WarGames – Kriegsspiele (1983): Handlung, Wirkung und Vermächtnis
Übersicht zum Film 'WarGames' (1983): Handlung, Figuren, Produktion, Themen und kultureller Einfluss mit Hauptdarstellern, Regisseur und Auszeichnungen.
Überblick
WarGames ist ein amerikanischer Film, der 1983 erschien und als früher populärer Science-Fiction-Thriller gilt. Der Spielfilm, veröffentlicht im Jahr 1983, machte die damals junge Computerkultur einem breiten Publikum bewusst und verband Spannung mit technischen Ängsten der Zeit.
Bildergalerie
3 BilderHandlung und Figuren
Im Zentrum steht der Schüler David Lightman, gespielt von Matthew Broderick, der durch Kniffe mit Computerzugängen in ein militärisches Simulationssystem eindringt. An seiner Seite ist Ally Sheedy als junge Frau, die ihm hilft, die Folgen seines Eingriffs zu verstehen. Der vermeintliche Spielcomputer entpuppt sich als Verbindung zu einem NORAD-System, wodurch unbeabsichtigt ein Szenario ausgelöst wird, das in einen möglichen Dritten Weltkrieg führen könnte. Die Figur des Hackers und die berühmte Aufforderung „Shall we play a game?“ sind bis heute erinnerungswürdig.
Produktion und Besetzung
Regie führte John Badham. Der Film verbindet Elemente von Thriller, Drama und technologischer Spekulation; Kamera, Schnitt und Ton tragen zur dichten Atmosphäre bei. Zu den Hauptdarstellern und prägenden Figuren siehe die Besetzungsliste:
- Matthew Broderick – David Lightman
- Ally Sheedy – Jennifer
- Weitere Rollen und Nebendarsteller
Themen, Bedeutung und Rezeption
WarGames behandelte früh Fragen zu Computersicherheit, Zugriffskontrolle und der Verwundbarkeit technischer Systeme. Der Film trug maßgeblich zur öffentlichen Debatte über Hacking, Risiko-Management und Verantwortlichkeiten in der digitalen Welt bei. Kritiker lobten die Mischung aus Spannung und Zeitgeist, und das Werk blieb kulturgeschichtlich relevant, weil es technische Komplexität für ein Massenpublikum fassbar machte.

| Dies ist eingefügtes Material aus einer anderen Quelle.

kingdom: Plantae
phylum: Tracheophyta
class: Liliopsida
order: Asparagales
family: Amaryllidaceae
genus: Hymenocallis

Auszeichnungen und Wirkung
Der Film erhielt mehrere Auszeichnungsnominierungen; unter anderem wurde er für Academy Awards nominiert. Darüber hinaus beeinflusste WarGames das Bild von Hackern in Film und Medien und regte Diskussionen auf politischer Ebene an, die Sicherheitsfragen in den Vordergrund rückten. Zeitgenössische Rezeptionen betonten die Glaubwürdigkeit des Plots und die schauspielerischen Leistungen.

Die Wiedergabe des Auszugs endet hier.